D'après l'étude présentée par le Dr Abushukair, ce sont les myocardites survenues dans le premier mois de traitement qui sont les plus à risque de conduire à un décès. Le niveau de risque est alors 2 à 2,6 fois plus important par rapport aux cas survenus entre un mois et un an après initiation de l'immunothérapie.
"Notre analyse montre que le premier mois suivant le début d'un traitement par ICI constitue une période cruciale pour évaluer le risque de décès par myocardite chez les patients. Si un patient sous ICI développe une myocardite au cours de ces 30 premiers jours, c'est un signal d'alarme", a-t-il déclaré, cité dans un communiqué de l'AACR. "Cela donne aux cliniciens une fenêtre temporelle exploitable pour déterminer pour qui le traitement par ICI peut être dangereux."
Les myocardites liées à l'immunothérapie sont aussi plus à risque de conduire à un décès quand elles sont concomitantes à une myosite et à une myasthénie -cette co-occurrence de troubles neuromusculaires étant qualifiée de syndrome de chevauchement triple M (TMOS).
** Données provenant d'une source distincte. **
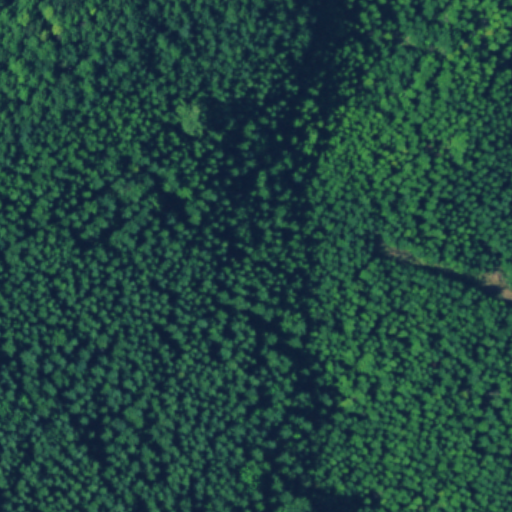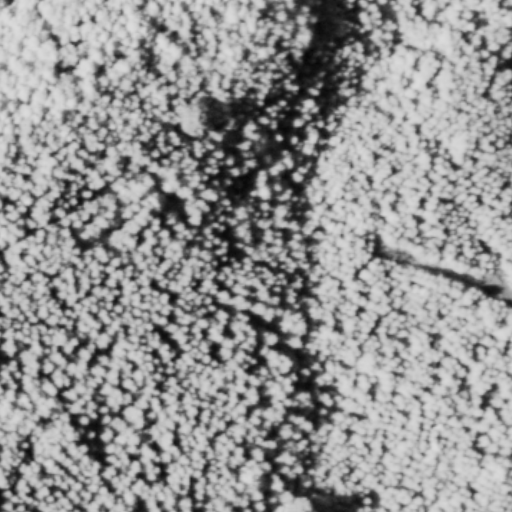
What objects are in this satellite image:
road: (49, 231)
road: (454, 275)
road: (62, 458)
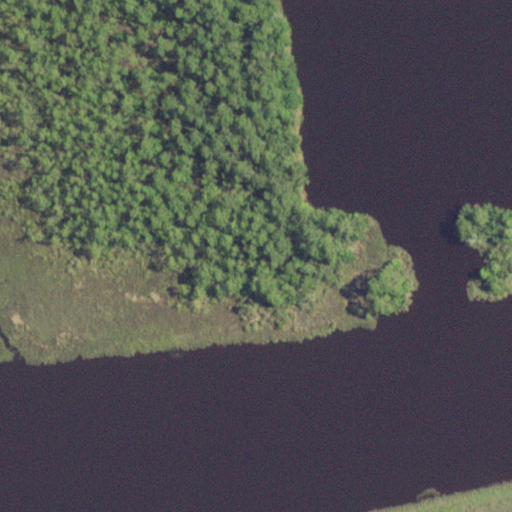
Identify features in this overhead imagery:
river: (254, 443)
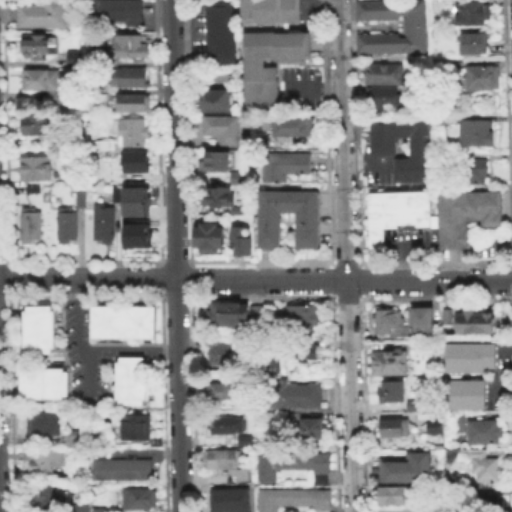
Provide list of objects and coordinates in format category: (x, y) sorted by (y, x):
building: (117, 10)
building: (117, 10)
building: (269, 10)
building: (269, 10)
building: (470, 11)
building: (472, 11)
building: (40, 14)
building: (43, 15)
building: (391, 26)
building: (391, 26)
building: (219, 31)
building: (219, 31)
building: (472, 42)
building: (473, 42)
building: (135, 43)
building: (37, 44)
building: (129, 45)
building: (42, 47)
building: (75, 59)
building: (269, 62)
building: (269, 62)
building: (383, 72)
building: (383, 72)
building: (127, 76)
building: (481, 76)
building: (481, 76)
building: (42, 78)
building: (135, 78)
building: (382, 94)
building: (60, 96)
building: (383, 96)
building: (213, 98)
building: (213, 99)
building: (132, 101)
building: (134, 105)
building: (33, 124)
building: (292, 124)
building: (293, 124)
building: (37, 126)
building: (220, 127)
building: (221, 127)
building: (128, 130)
building: (135, 132)
building: (474, 132)
building: (474, 132)
building: (402, 145)
building: (106, 146)
building: (403, 146)
building: (217, 159)
building: (134, 160)
building: (213, 160)
road: (364, 160)
building: (139, 164)
building: (283, 164)
building: (283, 165)
building: (33, 167)
building: (473, 169)
building: (476, 169)
building: (36, 170)
building: (235, 176)
building: (216, 194)
building: (215, 195)
building: (82, 200)
building: (135, 200)
building: (135, 200)
building: (237, 209)
building: (396, 211)
building: (396, 212)
building: (465, 214)
building: (465, 214)
building: (287, 216)
building: (287, 216)
building: (102, 222)
building: (65, 224)
building: (28, 225)
building: (105, 225)
building: (33, 227)
building: (69, 228)
building: (135, 234)
building: (135, 234)
building: (208, 235)
building: (208, 236)
road: (497, 239)
building: (239, 240)
building: (239, 241)
road: (398, 243)
road: (176, 255)
road: (346, 255)
road: (255, 277)
road: (76, 313)
building: (230, 313)
building: (235, 313)
building: (446, 315)
building: (299, 317)
building: (300, 317)
building: (402, 320)
building: (402, 320)
building: (473, 320)
building: (121, 321)
building: (122, 321)
building: (472, 321)
building: (37, 327)
building: (37, 328)
road: (132, 348)
building: (300, 350)
building: (304, 351)
building: (220, 352)
building: (221, 352)
building: (468, 355)
building: (469, 356)
building: (387, 361)
building: (388, 362)
building: (269, 363)
road: (88, 368)
building: (130, 379)
building: (131, 379)
building: (43, 382)
building: (43, 383)
building: (220, 389)
building: (222, 389)
building: (389, 390)
building: (390, 390)
building: (295, 393)
building: (464, 393)
building: (464, 393)
building: (292, 394)
building: (412, 404)
building: (43, 422)
building: (43, 422)
building: (457, 422)
building: (458, 422)
building: (225, 423)
building: (226, 423)
building: (135, 425)
building: (433, 425)
building: (434, 425)
building: (134, 426)
building: (309, 426)
building: (392, 426)
building: (392, 426)
building: (308, 427)
building: (482, 430)
building: (482, 430)
building: (243, 438)
building: (242, 439)
building: (220, 457)
building: (41, 460)
building: (41, 460)
building: (291, 463)
building: (292, 463)
building: (481, 464)
building: (482, 465)
building: (405, 467)
building: (121, 468)
building: (122, 468)
building: (406, 468)
building: (48, 493)
building: (49, 493)
building: (391, 493)
building: (390, 494)
building: (138, 496)
building: (137, 497)
building: (290, 497)
building: (292, 498)
building: (228, 499)
building: (228, 499)
building: (490, 499)
building: (488, 501)
building: (79, 507)
building: (417, 507)
building: (419, 509)
building: (320, 510)
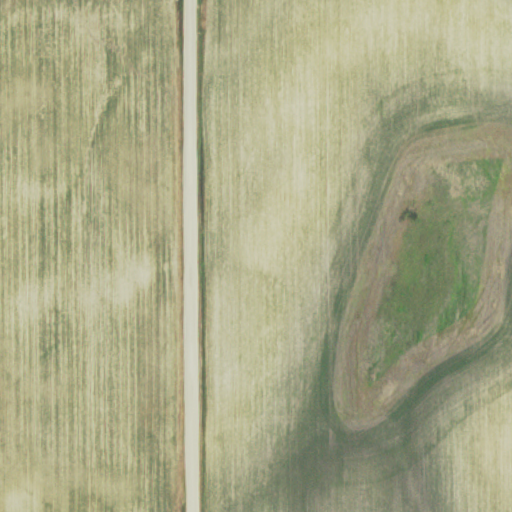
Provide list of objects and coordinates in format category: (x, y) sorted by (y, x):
road: (191, 255)
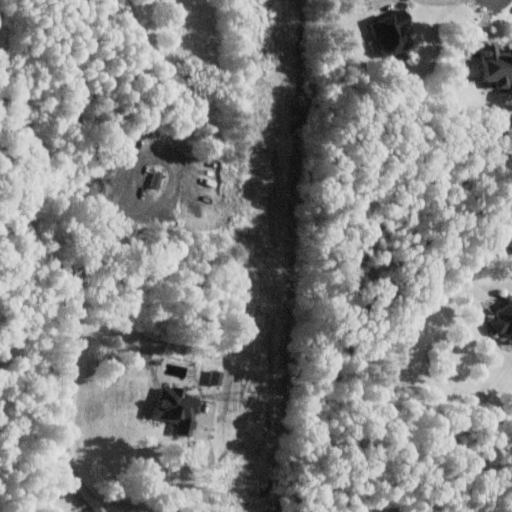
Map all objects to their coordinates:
road: (406, 0)
building: (385, 33)
building: (492, 65)
building: (510, 245)
building: (501, 322)
road: (71, 357)
building: (209, 376)
power tower: (255, 395)
building: (170, 407)
road: (211, 469)
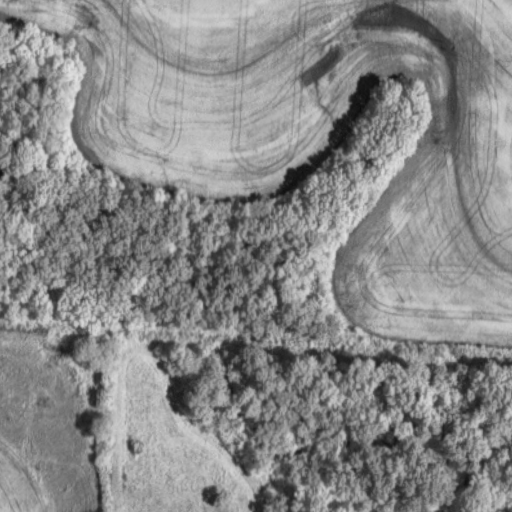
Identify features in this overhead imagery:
road: (145, 321)
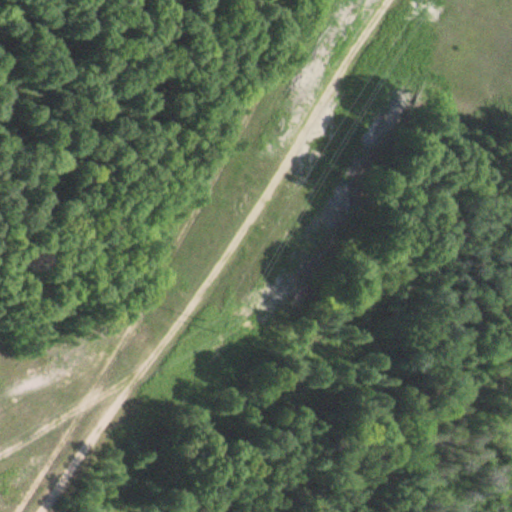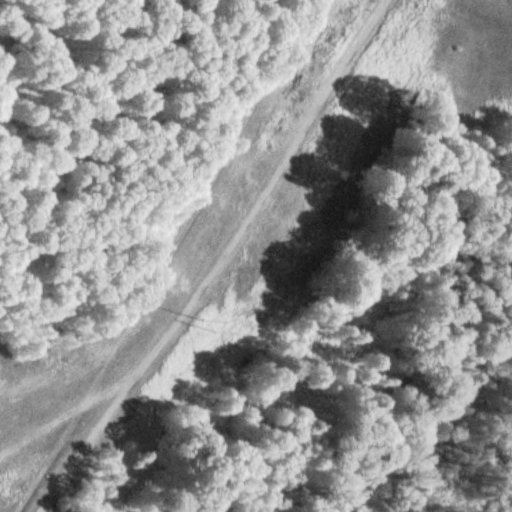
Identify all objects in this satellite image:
road: (167, 257)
Les patients avec un TMOS sous immunothérapie auraient ainsi un risque 2,7 fois plus important de décès que les patients ayant uniquement développé une myocardite.
Ces résultats proviennent d'analyses réalisées à partir des données de la base de pharmacovigilance Vigibase de l'Organisation mondiale de la santé (OMS). Y ont été recensés 2.641 cas de myocardites survenues sous immunothérapie, dont 20,9 % étaient concomitants à une myosite ou une myasthénie, et 7,7 % inclus dans un TMOS.
La précocité de la myocardite et sa co-occurrence avec d'autres troubles neuromusculaires sont deux facteurs associés, car 80,8 % des TMOS sont survenus dans le premier mois de traitement, contre 50,1 % des cas isolés de myocardite.
Par rapport aux myocardites seules, les TMOS déclarés ont été détectés chez des patients plus âgés (75 ans en médiane, vs 68 ans), plus masculins (66 % d'hommes vs 57 %), et davantage dans des mélanomes (36 % des cas vs 17 %).
Pour les patients à risque cardiaque, le Dr Abushukair a conseillé un suivi rapproché et une éducation renforcée des patients plutôt que de les priver d'office d'une immunothérapie.